▶ [PROBLEM TO WORK ON]:
Output every record exactly and leave each picture out.

(Data entries)
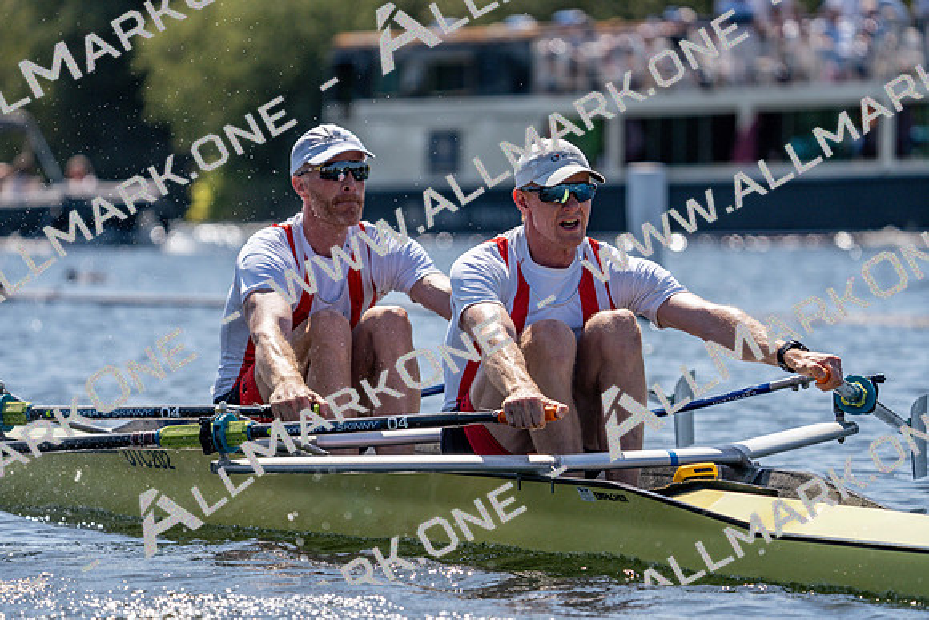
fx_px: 7743
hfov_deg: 6.9
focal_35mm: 300
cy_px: 310
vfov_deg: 4.6
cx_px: 464
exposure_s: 1/2000
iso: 250
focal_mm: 300
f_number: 5.6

▶ [RESPONSE AREA]:
fx_px: 7743
hfov_deg: 6.9
focal_35mm: 300
cy_px: 310
vfov_deg: 4.6
cx_px: 464
exposure_s: 1/2000
iso: 250
focal_mm: 300
f_number: 5.6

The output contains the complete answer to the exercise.